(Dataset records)
****

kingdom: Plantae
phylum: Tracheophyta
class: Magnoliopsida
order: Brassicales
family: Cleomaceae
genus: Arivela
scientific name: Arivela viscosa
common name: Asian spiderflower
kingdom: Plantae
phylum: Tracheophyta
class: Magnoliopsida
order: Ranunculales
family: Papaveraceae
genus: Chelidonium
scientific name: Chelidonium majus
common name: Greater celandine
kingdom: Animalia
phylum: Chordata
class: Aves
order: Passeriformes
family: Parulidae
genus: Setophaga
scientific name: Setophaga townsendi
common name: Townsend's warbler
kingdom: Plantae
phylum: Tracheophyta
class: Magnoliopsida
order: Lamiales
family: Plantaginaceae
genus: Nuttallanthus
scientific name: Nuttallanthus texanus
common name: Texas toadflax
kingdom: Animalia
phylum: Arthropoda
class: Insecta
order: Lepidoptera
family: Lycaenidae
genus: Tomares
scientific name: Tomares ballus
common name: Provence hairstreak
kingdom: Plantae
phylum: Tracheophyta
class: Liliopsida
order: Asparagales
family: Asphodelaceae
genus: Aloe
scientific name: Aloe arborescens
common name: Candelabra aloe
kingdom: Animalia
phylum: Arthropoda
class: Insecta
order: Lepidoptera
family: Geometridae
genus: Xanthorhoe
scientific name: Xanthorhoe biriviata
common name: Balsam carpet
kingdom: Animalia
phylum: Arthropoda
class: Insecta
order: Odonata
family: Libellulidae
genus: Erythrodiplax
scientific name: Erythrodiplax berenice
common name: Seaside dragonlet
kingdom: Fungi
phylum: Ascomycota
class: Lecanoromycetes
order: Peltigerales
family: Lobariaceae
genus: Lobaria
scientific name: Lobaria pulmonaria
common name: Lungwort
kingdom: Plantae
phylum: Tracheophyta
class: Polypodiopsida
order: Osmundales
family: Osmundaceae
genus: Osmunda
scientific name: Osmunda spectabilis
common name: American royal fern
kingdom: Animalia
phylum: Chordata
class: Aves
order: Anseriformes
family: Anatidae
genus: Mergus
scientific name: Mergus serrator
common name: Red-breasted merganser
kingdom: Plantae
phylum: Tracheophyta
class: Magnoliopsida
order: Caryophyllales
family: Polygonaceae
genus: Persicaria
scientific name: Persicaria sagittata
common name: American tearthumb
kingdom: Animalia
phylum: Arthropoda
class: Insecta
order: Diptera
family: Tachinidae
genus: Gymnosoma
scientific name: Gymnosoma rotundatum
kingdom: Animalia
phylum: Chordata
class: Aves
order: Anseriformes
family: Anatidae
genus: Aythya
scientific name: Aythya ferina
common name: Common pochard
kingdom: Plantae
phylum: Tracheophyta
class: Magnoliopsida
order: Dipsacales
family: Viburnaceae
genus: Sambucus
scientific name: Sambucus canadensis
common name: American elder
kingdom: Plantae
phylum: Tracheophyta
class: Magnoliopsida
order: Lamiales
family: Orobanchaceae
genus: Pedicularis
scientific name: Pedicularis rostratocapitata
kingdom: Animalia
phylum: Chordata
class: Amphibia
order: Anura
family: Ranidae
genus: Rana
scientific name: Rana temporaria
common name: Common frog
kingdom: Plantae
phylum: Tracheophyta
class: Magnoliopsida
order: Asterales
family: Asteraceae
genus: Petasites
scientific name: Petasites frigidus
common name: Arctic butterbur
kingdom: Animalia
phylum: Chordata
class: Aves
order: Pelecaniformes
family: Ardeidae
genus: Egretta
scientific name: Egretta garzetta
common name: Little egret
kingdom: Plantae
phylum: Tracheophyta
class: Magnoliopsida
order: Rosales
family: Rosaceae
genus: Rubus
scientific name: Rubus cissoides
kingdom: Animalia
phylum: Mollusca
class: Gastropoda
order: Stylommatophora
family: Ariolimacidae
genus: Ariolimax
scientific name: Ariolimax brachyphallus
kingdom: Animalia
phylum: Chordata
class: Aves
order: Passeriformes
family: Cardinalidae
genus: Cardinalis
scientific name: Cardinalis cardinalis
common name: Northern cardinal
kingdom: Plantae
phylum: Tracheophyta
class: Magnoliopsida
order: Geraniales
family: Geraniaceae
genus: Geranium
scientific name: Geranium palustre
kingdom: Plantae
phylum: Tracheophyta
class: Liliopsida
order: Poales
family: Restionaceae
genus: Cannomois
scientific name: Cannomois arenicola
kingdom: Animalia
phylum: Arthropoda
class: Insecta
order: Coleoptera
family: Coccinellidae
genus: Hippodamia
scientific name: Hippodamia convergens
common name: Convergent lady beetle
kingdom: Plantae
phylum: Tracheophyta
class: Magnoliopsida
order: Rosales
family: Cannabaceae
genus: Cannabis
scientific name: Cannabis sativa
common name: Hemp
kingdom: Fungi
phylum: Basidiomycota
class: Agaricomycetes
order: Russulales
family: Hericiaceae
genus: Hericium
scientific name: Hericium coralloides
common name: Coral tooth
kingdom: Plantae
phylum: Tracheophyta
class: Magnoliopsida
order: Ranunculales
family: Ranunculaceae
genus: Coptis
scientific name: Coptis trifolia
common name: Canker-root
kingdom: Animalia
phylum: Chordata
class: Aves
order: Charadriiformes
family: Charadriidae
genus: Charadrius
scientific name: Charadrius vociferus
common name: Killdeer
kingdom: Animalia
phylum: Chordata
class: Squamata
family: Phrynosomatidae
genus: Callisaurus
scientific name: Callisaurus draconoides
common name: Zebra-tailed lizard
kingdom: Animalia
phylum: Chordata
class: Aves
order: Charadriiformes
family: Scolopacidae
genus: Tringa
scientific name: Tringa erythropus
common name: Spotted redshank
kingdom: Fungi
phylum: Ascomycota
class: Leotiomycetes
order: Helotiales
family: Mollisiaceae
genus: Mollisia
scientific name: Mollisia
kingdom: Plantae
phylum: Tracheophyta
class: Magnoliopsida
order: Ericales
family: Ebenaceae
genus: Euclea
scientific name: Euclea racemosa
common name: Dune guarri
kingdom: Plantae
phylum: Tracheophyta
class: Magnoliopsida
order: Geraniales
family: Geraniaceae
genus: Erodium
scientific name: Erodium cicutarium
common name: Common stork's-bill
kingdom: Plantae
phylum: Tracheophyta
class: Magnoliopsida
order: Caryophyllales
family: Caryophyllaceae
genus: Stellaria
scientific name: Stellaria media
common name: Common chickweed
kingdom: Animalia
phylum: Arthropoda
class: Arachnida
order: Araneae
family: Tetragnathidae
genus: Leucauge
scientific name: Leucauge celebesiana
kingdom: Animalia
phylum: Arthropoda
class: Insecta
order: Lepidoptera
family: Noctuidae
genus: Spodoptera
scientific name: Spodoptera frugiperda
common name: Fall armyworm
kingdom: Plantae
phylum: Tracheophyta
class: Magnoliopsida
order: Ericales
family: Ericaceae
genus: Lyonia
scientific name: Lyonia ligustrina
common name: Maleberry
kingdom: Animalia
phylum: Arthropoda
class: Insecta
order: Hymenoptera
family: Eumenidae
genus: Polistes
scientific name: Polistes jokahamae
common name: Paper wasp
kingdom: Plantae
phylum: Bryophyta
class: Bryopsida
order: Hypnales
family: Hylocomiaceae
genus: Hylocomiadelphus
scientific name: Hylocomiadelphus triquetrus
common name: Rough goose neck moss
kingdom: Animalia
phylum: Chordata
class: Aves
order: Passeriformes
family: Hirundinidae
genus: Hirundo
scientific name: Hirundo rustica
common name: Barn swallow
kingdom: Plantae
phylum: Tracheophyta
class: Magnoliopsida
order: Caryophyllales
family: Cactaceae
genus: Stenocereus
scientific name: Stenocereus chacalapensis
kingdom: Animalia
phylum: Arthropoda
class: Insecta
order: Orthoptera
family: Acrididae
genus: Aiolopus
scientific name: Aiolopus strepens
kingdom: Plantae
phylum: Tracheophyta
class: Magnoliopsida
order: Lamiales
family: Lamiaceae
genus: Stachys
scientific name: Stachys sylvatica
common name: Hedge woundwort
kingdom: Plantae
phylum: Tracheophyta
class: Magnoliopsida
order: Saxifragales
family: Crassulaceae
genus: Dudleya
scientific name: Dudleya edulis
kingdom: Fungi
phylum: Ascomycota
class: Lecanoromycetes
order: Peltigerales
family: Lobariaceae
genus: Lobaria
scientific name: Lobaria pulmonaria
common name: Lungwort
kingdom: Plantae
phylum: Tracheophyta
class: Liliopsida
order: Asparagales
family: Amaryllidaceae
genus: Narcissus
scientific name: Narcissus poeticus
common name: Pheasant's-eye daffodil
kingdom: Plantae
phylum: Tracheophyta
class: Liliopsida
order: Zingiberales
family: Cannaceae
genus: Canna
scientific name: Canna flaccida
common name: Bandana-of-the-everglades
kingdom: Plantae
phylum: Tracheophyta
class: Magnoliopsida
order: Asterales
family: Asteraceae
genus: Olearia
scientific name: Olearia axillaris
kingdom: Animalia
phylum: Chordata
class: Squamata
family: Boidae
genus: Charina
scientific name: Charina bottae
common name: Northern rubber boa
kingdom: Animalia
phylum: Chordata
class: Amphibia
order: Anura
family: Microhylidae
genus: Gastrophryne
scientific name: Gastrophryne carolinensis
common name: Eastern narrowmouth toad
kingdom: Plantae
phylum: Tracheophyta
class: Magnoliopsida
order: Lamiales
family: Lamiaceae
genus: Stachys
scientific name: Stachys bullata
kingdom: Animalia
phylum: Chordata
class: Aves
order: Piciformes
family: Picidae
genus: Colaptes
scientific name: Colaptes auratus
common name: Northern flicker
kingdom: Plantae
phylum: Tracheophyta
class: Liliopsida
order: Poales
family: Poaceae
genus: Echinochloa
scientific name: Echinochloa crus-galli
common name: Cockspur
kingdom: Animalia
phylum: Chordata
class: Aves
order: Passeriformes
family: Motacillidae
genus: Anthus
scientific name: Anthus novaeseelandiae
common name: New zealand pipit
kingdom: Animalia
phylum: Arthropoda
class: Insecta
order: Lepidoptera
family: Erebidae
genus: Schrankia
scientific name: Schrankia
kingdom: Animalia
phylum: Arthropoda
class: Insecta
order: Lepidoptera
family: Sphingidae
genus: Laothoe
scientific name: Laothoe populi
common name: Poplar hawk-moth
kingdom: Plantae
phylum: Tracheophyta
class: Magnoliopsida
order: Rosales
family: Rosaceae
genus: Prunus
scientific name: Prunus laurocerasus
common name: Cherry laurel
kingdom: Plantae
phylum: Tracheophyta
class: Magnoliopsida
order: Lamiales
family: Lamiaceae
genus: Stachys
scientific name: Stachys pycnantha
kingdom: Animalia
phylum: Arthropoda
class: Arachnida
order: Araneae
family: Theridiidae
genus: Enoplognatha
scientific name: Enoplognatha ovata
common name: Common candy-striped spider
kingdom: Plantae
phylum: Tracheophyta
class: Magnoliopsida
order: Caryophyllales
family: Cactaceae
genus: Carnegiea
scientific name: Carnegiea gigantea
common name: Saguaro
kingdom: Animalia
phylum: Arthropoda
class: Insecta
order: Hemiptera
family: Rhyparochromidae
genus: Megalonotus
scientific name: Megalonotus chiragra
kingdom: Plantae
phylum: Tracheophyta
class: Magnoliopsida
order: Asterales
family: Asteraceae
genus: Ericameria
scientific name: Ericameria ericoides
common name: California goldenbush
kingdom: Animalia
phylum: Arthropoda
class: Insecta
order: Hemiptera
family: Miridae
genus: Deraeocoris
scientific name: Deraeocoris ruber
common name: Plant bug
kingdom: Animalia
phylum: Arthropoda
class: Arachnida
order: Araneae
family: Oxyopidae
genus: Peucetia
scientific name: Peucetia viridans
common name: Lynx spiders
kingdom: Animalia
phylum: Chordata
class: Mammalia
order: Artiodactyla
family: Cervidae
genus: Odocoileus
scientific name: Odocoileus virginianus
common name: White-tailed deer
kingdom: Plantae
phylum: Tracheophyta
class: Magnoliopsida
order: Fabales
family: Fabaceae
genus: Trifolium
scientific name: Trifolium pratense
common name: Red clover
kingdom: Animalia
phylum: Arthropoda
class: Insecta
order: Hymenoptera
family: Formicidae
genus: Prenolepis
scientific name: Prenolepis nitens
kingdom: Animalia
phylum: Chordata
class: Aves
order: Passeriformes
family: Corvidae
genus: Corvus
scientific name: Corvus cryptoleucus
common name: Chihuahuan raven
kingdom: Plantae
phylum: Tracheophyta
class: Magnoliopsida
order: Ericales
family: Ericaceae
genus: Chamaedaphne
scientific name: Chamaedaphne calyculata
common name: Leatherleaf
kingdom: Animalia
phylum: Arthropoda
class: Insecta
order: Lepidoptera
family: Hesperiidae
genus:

****

### What you should do
Convert the lines of the rows into a Markdown table with the columns No. and Line, numbering each line and skipping blank ones. Begin at the first line of the rows and stop after the line that contains "genus: Aloe".

### Output
| No. | Line |
|---|---|
| 1 | kingdom: Plantae |
| 2 | phylum: Tracheophyta |
| 3 | class: Magnoliopsida |
| 4 | order: Brassicales |
| 5 | family: Cleomaceae |
| 6 | genus: Arivela |
| 7 | scientific name: Arivela viscosa |
| 8 | common name: Asian spiderflower |
| 9 | kingdom: Plantae |
| 10 | phylum: Tracheophyta |
| 11 | class: Magnoliopsida |
| 12 | order: Ranunculales |
| 13 | family: Papaveraceae |
| 14 | genus: Chelidonium |
| 15 | scientific name: Chelidonium majus |
| 16 | common name: Greater celandine |
| 17 | kingdom: Animalia |
| 18 | phylum: Chordata |
| 19 | class: Aves |
| 20 | order: Passeriformes |
| 21 | family: Parulidae |
| 22 | genus: Setophaga |
| 23 | scientific name: Setophaga townsendi |
| 24 | common name: Townsend's warbler |
| 25 | kingdom: Plantae |
| 26 | phylum: Tracheophyta |
| 27 | class: Magnoliopsida |
| 28 | order: Lamiales |
| 29 | family: Plantaginaceae |
| 30 | genus: Nuttallanthus |
| 31 | scientific name: Nuttallanthus texanus |
| 32 | common name: Texas toadflax |
| 33 | kingdom: Animalia |
| 34 | phylum: Arthropoda |
| 35 | class: Insecta |
| 36 | order: Lepidoptera |
| 37 | family: Lycaenidae |
| 38 | genus: Tomares |
| 39 | scientific name: Tomares ballus |
| 40 | common name: Provence hairstreak |
| 41 | kingdom: Plantae |
| 42 | phylum: Tracheophyta |
| 43 | class: Liliopsida |
| 44 | order: Asparagales |
| 45 | family: Asphodelaceae |
| 46 | genus: Aloe |